As Pennington tried to readjust, he was cast in "A Marine's Guide to Fishing," which confronted the same issues he was facing. Once the film premiered, Pennington -- and his story -- started gaining national attention.
Episcopal minister Jim Lewis, who helped organized Pennington's appearance in Charleston, first learned about Pennington on Jan. 1, 2012, when Pennington's story was featured on the front page of The New York Times. In the article, Pennington mentioned that it's difficult to talk about the people he killed during his time overseas. The comment resonated with Lewis.
"That just rang so true and so profoundly tragic to me," Lewis said. "I've seen this over and over again with the people I've worked with."
Lewis contacted Pennington and scheduled his trip to Charleston.

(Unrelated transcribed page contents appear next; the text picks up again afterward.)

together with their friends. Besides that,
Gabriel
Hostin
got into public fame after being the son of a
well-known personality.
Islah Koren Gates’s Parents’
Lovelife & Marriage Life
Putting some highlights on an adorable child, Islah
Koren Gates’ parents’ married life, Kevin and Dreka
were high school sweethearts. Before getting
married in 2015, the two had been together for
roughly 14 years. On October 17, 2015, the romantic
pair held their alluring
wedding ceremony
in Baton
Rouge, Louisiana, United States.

In addition to the conversation at the Baptist Temple, Pennington will also visit with people at Covenant House at 1:30 p.m. the same day. The goal is to reach out to the house's regular clients, Executive Director Ellen Allen said, but anyone is welcome to attend.
Lewis said he hopes Pennington's visit to Charleston reminds people it's time to work together to help veterans returning from war, not rehash the debate over the wars.
Pennington said the show has been useful because it teaches people about a PTSD and provides an opportunity for discussion. The movie generates myriad questions from mothers, wives and siblings of soldiers who are suffering, he said.
"What we're finding out is we've gathered all this great data, but people are still very lost," Pennington said. "Being able to see it on film, they're able to associate with it better."